In recent years, Allegany County has discussed at Legislature Level a proposal to elevate the upkeep of the grounds, but, to date has spent “minimum funds” on the driveway & parking area for visitors.
(From 1806-1879 History of Allegany County, N.Y., F.W. Beers & Co) “With the celebrated Oil spring on Oil creek, two miles from the village of Cuba, most who read this are somewhat familiar. Its character is peculiar. “It is a curious fact,” says Turner in his History of the Holland Purchase, “and demonstrates how wide was the range of the French Jesuits and traders over the regions of western New York, that Joncaire knew of the existence of this spring and described it to Charlevoix in 1721. The mile square of land embracing it was one of the reservations of the Seneca Indians, in their treaty with Robert Morris. The Indians regarded it of great value; attributed important medicinal qualities to the oil; in early years, after settlement commenced, it was a place with them of frequent resort. They used to spread their blankets upon the water and wring them, collecting their blankets upon the water and wring them, collecting the oil in their brass kettles. Soon after the settlement of the country the oil was collected and sold, and has been in use more or less for nearly fifty years, though it is not certain that it possesses much virtue. The waters of the spring are pure and cold, not tainted with oil. When the oil is skimmed off it will accumulate again on the surface in an hour. It has a strong bituminous smell; in appearance it is not unlike the British Oil”.

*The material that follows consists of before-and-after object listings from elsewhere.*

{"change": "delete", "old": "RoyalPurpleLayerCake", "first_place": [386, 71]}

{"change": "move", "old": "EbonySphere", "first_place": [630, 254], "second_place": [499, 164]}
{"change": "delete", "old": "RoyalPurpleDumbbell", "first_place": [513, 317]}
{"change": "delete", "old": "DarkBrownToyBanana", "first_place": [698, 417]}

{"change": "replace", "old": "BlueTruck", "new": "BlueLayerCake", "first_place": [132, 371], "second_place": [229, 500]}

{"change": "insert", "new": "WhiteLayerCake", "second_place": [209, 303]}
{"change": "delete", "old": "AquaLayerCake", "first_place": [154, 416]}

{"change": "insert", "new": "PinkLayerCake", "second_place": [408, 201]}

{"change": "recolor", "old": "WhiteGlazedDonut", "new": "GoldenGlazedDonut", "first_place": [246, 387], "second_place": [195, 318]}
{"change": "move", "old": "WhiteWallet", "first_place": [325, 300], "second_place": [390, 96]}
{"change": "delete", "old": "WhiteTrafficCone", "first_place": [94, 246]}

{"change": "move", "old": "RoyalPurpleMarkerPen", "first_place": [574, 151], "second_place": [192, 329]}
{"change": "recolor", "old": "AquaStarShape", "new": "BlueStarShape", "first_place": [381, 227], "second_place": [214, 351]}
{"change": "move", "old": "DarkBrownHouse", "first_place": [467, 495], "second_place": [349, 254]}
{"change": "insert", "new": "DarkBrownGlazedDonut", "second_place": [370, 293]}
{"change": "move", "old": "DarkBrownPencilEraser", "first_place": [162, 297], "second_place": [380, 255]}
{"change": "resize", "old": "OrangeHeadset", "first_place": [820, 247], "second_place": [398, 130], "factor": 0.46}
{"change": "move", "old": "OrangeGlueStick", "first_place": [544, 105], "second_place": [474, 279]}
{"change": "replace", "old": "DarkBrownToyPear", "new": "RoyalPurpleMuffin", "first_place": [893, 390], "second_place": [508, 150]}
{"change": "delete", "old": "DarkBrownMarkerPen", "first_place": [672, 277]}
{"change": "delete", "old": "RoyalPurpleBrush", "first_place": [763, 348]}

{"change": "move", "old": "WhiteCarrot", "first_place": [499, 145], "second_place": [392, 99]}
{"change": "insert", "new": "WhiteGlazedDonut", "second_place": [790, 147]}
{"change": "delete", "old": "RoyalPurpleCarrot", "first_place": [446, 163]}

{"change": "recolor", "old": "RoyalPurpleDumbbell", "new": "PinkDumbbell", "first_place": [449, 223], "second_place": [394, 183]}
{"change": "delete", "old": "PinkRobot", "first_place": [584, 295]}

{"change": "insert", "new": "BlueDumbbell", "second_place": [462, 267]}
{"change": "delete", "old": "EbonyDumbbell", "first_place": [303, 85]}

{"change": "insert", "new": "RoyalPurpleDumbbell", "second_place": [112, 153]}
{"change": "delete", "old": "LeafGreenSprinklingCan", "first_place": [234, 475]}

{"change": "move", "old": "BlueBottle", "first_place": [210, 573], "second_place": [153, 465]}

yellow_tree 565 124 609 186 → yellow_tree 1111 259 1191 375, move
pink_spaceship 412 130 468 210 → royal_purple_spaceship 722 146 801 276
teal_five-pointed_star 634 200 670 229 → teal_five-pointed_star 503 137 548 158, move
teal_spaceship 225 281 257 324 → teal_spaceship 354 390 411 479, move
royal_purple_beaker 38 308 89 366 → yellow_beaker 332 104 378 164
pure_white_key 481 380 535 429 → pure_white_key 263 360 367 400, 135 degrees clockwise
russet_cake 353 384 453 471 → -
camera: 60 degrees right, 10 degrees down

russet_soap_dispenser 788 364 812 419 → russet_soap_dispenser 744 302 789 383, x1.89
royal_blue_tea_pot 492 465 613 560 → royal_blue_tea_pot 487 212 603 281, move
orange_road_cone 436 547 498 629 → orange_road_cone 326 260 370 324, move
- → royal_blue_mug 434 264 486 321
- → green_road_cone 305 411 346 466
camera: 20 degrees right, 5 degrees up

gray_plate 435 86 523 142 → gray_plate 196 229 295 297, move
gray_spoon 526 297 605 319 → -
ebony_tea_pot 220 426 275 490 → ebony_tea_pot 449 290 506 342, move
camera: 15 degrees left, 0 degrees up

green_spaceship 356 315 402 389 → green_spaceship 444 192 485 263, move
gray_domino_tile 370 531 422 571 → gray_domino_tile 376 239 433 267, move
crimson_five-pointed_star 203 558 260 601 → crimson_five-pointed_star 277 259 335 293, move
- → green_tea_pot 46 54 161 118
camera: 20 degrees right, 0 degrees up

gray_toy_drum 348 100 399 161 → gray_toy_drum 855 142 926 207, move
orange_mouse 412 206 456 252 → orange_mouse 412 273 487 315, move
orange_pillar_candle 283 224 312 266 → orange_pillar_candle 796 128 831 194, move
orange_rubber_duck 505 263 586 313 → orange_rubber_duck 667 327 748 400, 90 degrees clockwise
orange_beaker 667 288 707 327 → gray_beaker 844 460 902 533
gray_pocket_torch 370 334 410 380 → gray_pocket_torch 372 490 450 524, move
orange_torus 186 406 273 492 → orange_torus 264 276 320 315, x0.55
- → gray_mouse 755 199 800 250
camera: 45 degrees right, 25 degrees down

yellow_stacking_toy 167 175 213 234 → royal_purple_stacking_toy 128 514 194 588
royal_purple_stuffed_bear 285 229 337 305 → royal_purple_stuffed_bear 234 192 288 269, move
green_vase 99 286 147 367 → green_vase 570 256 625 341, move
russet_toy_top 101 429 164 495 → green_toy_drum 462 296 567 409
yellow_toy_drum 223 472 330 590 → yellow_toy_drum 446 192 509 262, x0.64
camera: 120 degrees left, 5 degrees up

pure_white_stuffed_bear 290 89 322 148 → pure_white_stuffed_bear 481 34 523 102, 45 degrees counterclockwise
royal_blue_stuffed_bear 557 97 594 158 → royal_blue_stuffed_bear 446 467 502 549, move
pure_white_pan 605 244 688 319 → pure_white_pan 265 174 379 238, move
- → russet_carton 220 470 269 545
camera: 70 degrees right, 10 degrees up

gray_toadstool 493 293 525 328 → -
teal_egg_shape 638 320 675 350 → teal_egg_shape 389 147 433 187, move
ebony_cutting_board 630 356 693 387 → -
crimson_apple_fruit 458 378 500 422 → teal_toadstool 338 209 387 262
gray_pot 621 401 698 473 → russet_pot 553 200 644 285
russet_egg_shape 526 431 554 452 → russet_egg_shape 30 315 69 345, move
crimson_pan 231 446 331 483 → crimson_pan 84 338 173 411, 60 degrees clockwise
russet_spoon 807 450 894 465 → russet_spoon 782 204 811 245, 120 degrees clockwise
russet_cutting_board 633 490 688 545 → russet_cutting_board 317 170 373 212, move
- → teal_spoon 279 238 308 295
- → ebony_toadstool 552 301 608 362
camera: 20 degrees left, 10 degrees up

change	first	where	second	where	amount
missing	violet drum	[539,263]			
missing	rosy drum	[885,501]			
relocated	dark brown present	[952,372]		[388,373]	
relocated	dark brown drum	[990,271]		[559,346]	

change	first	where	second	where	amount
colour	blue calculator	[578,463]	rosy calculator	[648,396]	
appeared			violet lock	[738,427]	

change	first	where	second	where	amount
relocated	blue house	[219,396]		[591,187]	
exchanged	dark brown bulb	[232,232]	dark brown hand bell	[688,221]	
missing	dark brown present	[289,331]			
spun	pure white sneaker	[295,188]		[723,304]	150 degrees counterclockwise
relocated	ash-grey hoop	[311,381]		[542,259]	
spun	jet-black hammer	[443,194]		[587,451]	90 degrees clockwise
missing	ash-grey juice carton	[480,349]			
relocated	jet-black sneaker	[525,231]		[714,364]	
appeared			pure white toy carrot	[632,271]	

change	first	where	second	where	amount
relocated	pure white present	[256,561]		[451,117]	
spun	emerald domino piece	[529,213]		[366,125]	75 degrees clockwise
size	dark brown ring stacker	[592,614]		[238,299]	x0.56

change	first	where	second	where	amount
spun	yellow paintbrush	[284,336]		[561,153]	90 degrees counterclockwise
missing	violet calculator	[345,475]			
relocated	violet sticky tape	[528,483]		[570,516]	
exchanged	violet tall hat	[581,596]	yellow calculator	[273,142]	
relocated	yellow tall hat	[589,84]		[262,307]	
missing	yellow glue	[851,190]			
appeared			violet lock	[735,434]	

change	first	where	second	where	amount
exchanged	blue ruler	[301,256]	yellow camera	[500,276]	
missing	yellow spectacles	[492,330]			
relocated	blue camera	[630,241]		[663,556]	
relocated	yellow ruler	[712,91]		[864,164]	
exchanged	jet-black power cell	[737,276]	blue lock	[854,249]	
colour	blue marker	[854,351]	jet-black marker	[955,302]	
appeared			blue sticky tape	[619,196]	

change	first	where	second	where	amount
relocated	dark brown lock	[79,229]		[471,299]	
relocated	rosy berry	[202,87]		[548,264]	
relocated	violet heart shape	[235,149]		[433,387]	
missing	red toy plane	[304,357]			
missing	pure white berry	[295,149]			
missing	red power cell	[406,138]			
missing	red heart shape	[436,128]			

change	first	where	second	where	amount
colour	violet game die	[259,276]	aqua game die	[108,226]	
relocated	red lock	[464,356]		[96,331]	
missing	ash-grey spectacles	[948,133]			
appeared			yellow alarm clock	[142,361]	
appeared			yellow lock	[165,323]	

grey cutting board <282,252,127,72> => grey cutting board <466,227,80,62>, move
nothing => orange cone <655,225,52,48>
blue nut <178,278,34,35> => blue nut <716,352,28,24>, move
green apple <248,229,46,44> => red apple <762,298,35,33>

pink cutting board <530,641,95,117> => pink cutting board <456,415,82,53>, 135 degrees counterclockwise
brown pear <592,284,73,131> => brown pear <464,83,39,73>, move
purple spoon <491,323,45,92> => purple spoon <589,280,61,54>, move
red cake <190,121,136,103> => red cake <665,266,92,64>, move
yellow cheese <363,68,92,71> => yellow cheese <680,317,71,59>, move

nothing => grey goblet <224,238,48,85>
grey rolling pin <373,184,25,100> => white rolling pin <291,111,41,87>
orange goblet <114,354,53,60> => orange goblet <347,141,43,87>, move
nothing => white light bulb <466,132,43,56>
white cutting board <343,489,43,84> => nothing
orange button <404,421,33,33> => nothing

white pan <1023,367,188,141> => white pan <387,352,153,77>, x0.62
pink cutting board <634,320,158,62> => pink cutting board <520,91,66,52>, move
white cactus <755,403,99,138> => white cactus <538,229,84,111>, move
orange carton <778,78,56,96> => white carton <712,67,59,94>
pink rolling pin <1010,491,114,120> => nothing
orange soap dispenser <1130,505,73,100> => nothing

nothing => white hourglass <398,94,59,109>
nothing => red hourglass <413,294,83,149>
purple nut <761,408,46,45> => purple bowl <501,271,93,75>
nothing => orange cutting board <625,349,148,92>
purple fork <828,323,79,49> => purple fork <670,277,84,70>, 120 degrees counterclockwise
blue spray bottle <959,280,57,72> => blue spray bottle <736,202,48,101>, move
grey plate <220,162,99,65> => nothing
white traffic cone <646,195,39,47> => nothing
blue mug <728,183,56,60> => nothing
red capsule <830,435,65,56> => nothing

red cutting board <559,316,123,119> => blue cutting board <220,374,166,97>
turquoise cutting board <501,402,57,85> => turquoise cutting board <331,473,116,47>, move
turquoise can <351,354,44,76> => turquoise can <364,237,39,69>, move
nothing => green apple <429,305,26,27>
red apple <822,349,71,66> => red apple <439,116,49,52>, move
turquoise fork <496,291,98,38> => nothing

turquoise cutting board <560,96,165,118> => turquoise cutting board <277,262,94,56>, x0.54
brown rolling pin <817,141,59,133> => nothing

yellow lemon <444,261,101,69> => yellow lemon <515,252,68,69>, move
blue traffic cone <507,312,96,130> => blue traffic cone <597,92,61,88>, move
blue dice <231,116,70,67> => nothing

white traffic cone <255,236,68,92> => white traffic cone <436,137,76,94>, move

Ontario Repository, Canandaigua, Sept. 17, 1822
Angelica, (Allegany co.) August 31
On the 22d of this month I visited the Oil Spring, in company with Wm. Mitchell, Esqr., of Middlebury, and Dr. Champlin of Cuba.
We not being in possession of means for analyzing the water, had to content ourselves with barely a superficial examination of its presence.
This spring, or pond, (for there is no outlet,) is situated about two miles from the turnpike road, on one side is a high hill, which appears to be the western extremity of a range of hills which run near to and parallel with Black Creek, in the bowels of which the inhabitants suppose there is a coal mine.
This spring is about 42 feet in circumference, and has a circular form. Its depth is not yet ascertained, although poles have been sunk in 30 or 40 feet.
The vapor that arises from the spring is supposed to be highly impregnated with carbonic acid gas. When it is inspired for any length of time, it impedes respiration. The water has a greenish cast; its smell resembles British oil. The oil, when first collected, is likewise green. When it is spread thinly, it turns white; and by being exposed to the action of the air and sun, quickly turns black. It will burn equal to lamp oil, and is said to be very beneficial on rheumatic complaints, sprains and fresh wounds.
The soil about it is alluvial; its products are the fir tree, hemlock, some pine, symplocarpus foetidus, or skunk cabbage, together with all the different plants which usually grow on this kind of soil.
The Indians have reserved one mile in diameter, in the middle of which stands this spring.
We regret that the respectable Medical Society of Allegany have not, before this time, adapted measures for the analyzing of this oil, these waters, and this gas. They know not what benefit they might derive from knowledge of the properties of this treasure of their county, and never will know, till such measures are adopted. J.G.H.